Another aspect of codon bias, explored in [2], is the fact that some phages have a few tRNA copies in their genome. This is intriguing as phages rely on their bacterial hosts for translation. Is this due to random insertion events of DNA of their hosts or is this to compensate for the bias of the host? In the former case, tRNAs in phages should be of the most common type in their hosts; in the latter case, one would expect the tRNAs in phages to be the rarest in their hosts. In [2], we found that those tRNAs present in phages tend to correspond to codons that are simultaneously highly used by the phage genes, while rare in the host genome. We also analyzed the differences between temperate and virulent phages. Virulent phages contain more tRNAs than temperate ones, higher codon usage biases, and more important compositional differences with respect to the host genome.

[1]. Codon usage domains over bacterial chromosomes. M. Bailly-Bechet, A. Danchin, M. Iqbal, M. Marsili & M. Vergassola PLoS Computational Biology 2 (4): 263-275, 2006. Selected by Faculty 1000 Biology.

[2]. Causes for the intriguing presence of tRNAs in phages. M. Bailly-Bechet, M. Vergassola & EPC Rocha 2007 Genome Research, 17, 1486-1495, 2007.
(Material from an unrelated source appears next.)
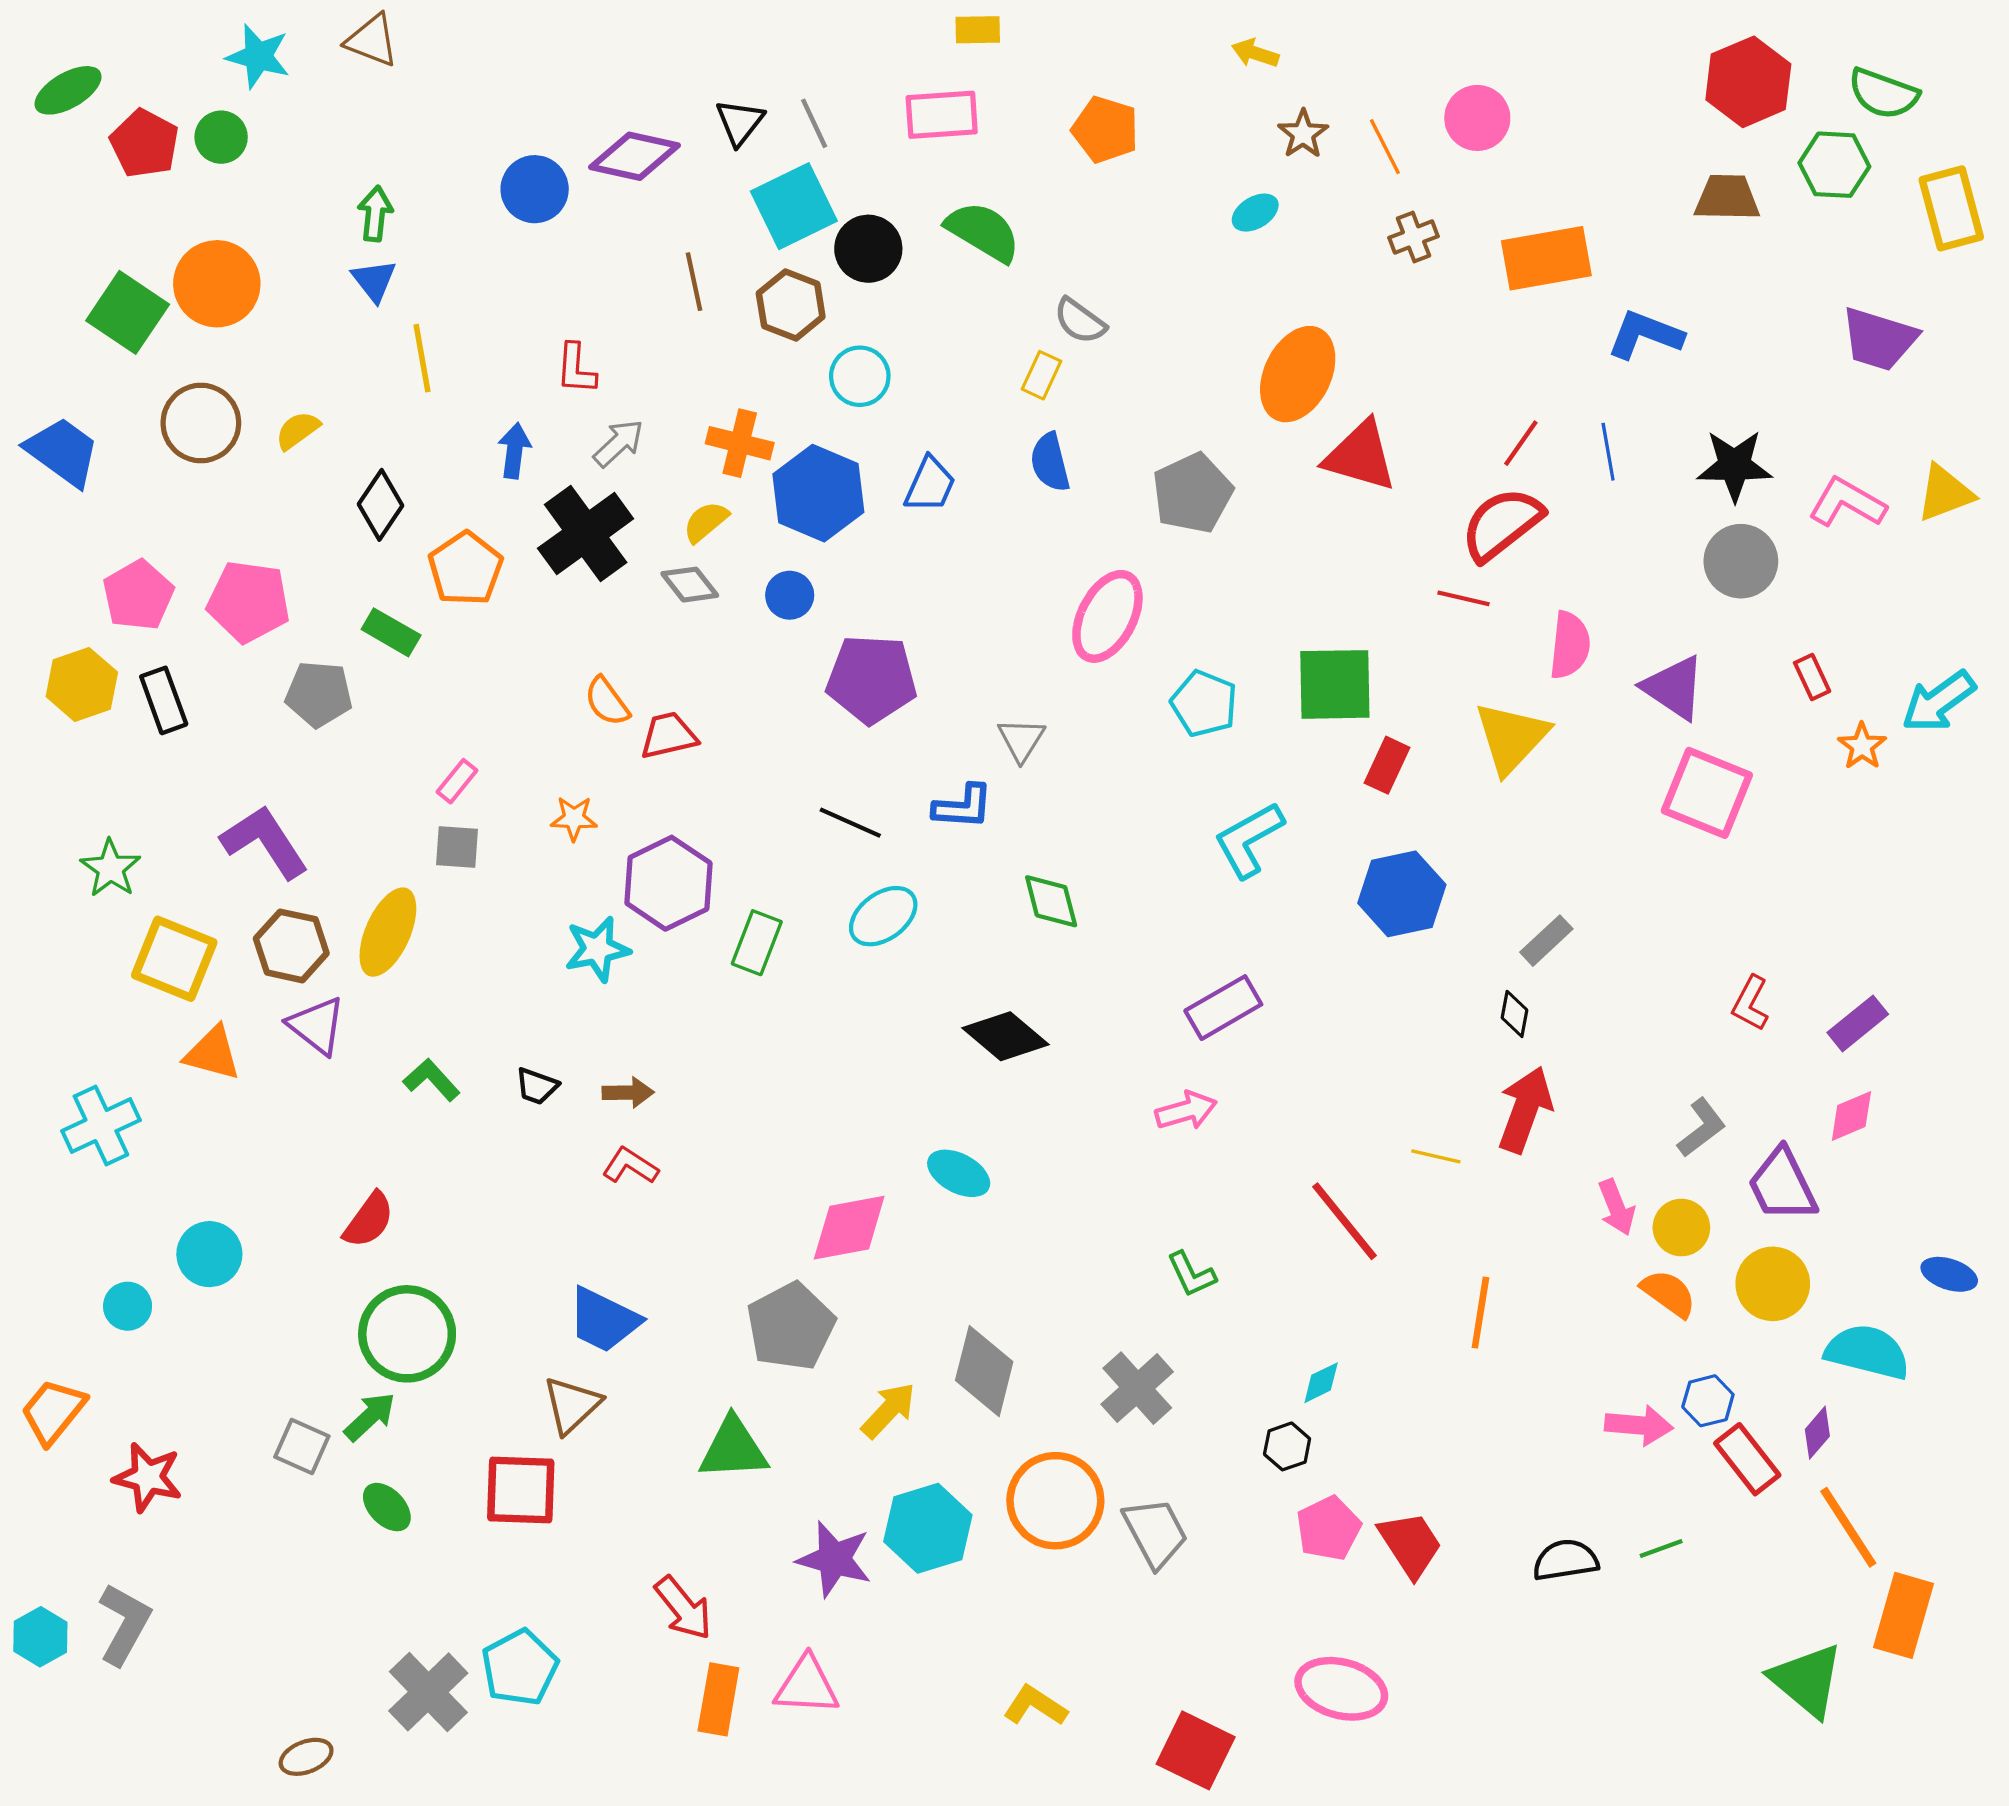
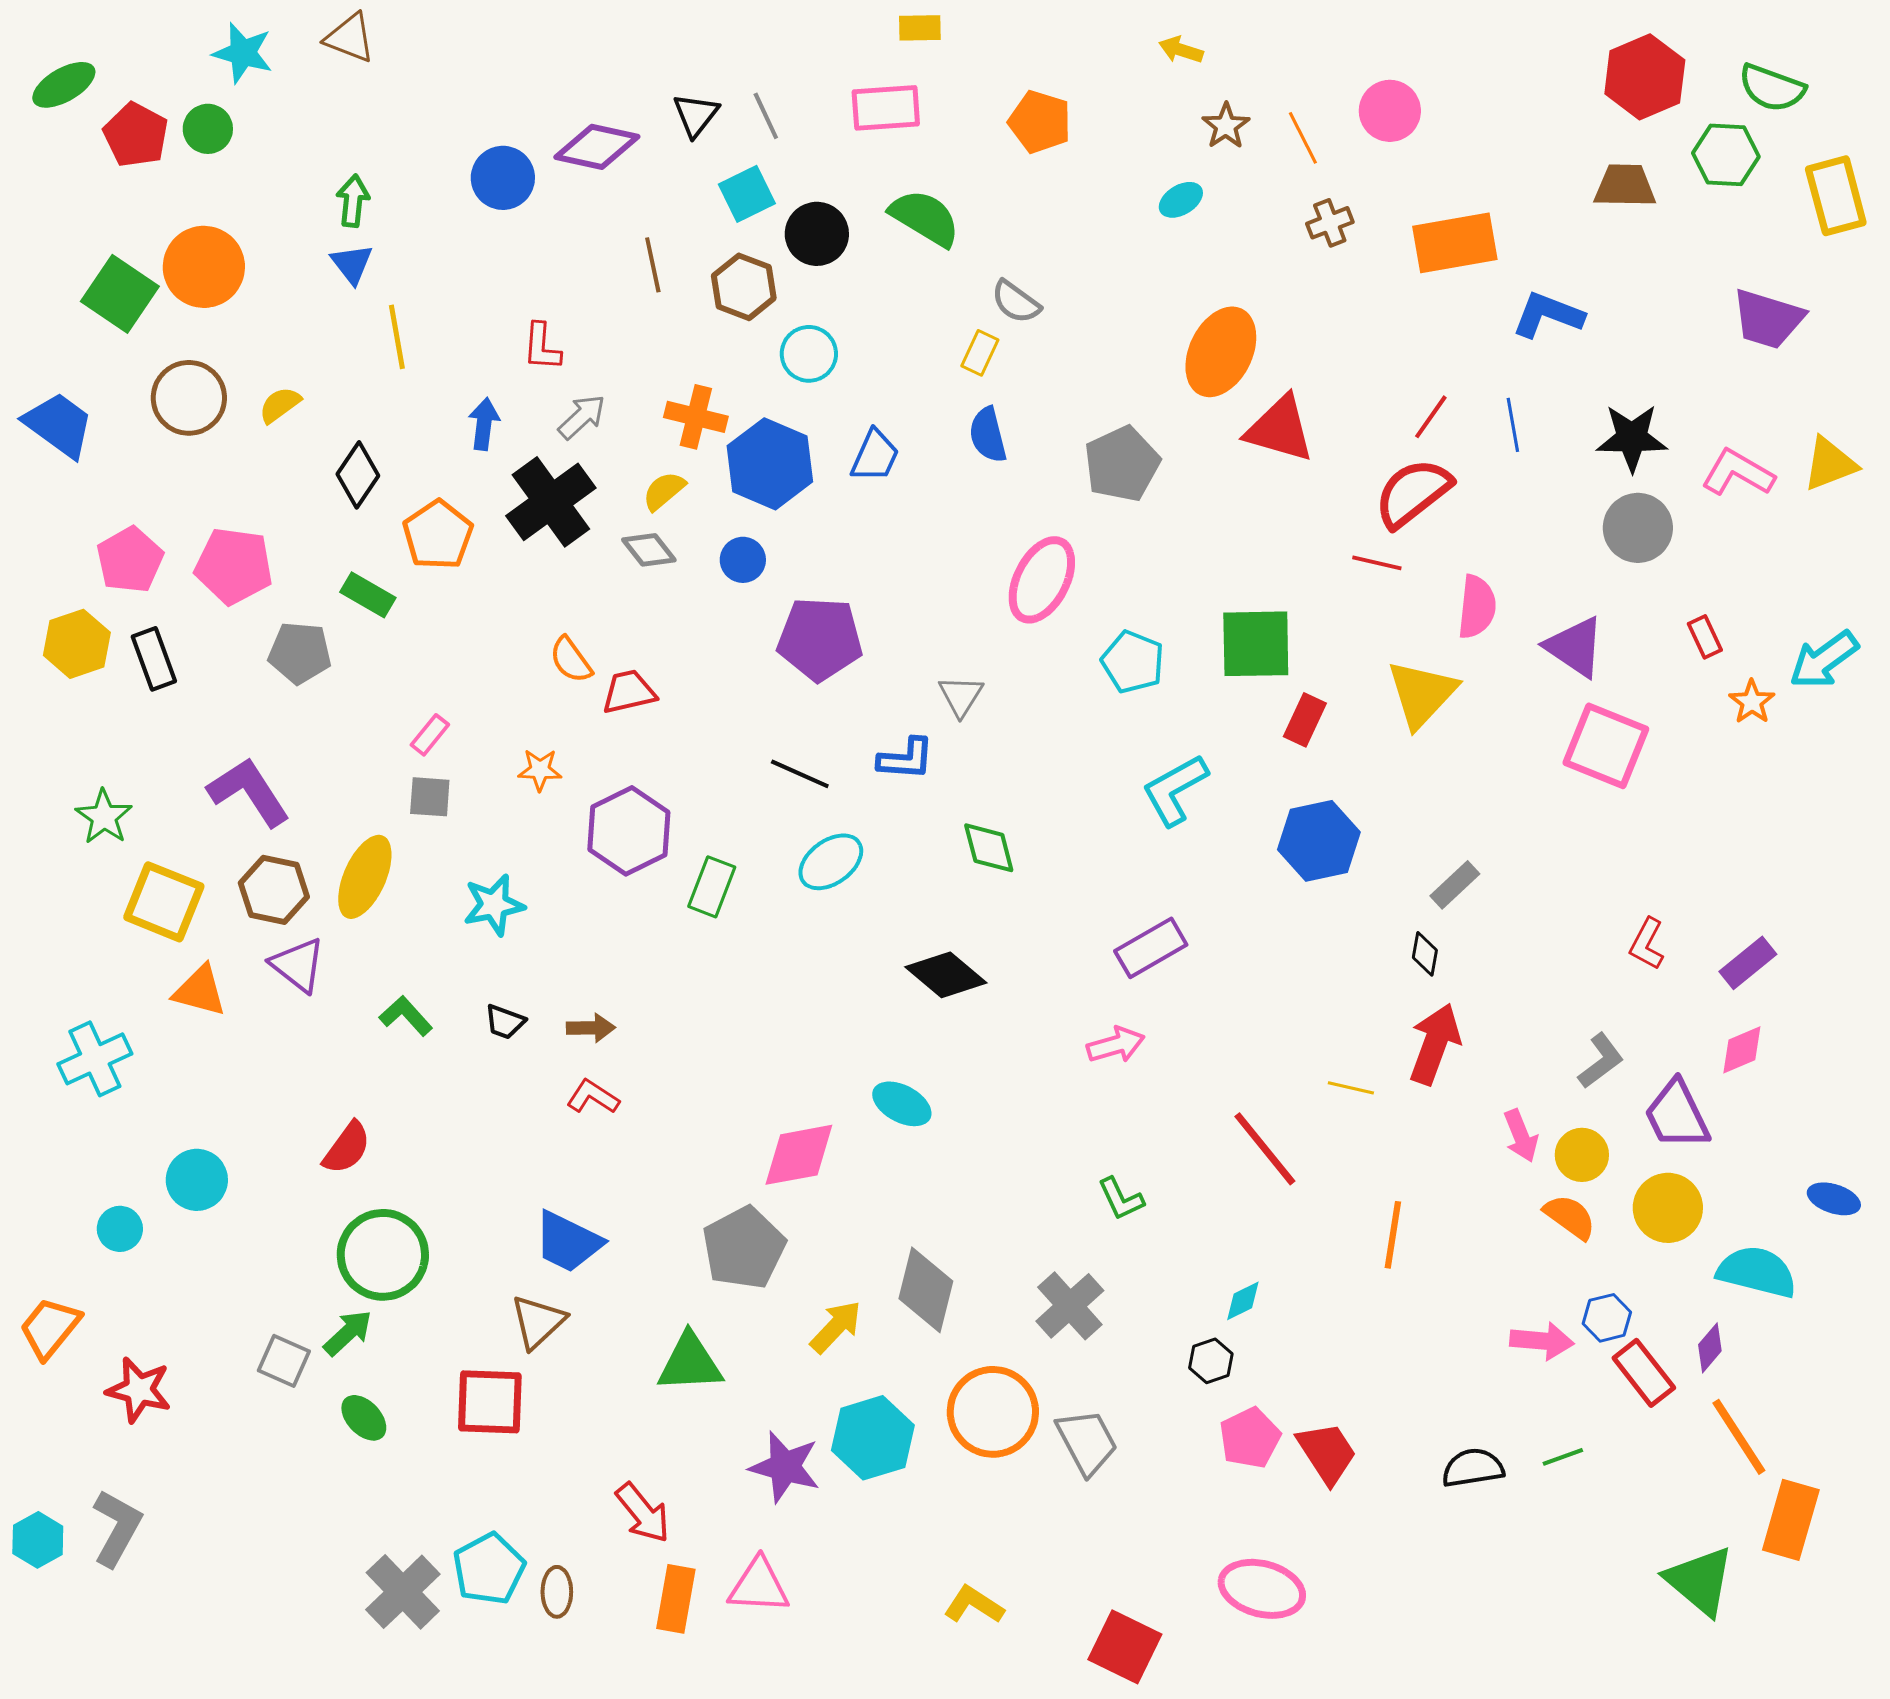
cyan square: (794, 206) -> (747, 194), size x0.7
cyan star: (597, 949) -> (494, 905), moved
brown ellipse: (306, 1757) -> (557, 1592), moved, turned -69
Future objectives in computational genomics

In addition to continuing on ncRNAs, we shall initiate a new project on computational methods for population genetics data. In particular, the program organized by M. Kreitman, L. Quintana-Murci and M. Vergassola at KITP during the fall 2008 was an excellent occasion to get acquainted with the population genetics community and identify relevant issues. Among them, computational methods for populations undergoing recombination seem particularly challenging and in need of basic contributions. Reconstruction of evolutionary histories poses a non-trivial challenge, which is currently dealt by standard Monte-Carlo methods and/or summary statistics that present rather strong analogies with problems and methods employed in statistical physics. Existing methods yield maps that give a good qualitative picture of recombination rates but they are far from perfect and several points remain mysterious. In particular, several regions of Drosophila genome, which are currently tagged as low recombination regions, are characterized by a relative rapid evolutionary dynamics. It is unclear whether this is due to a limitation of the recombination rate estimates or the presence of different genetic mechanisms, e.g. gene conversion. The project will be developed in collaboration with P. Andolfatto (Princeton).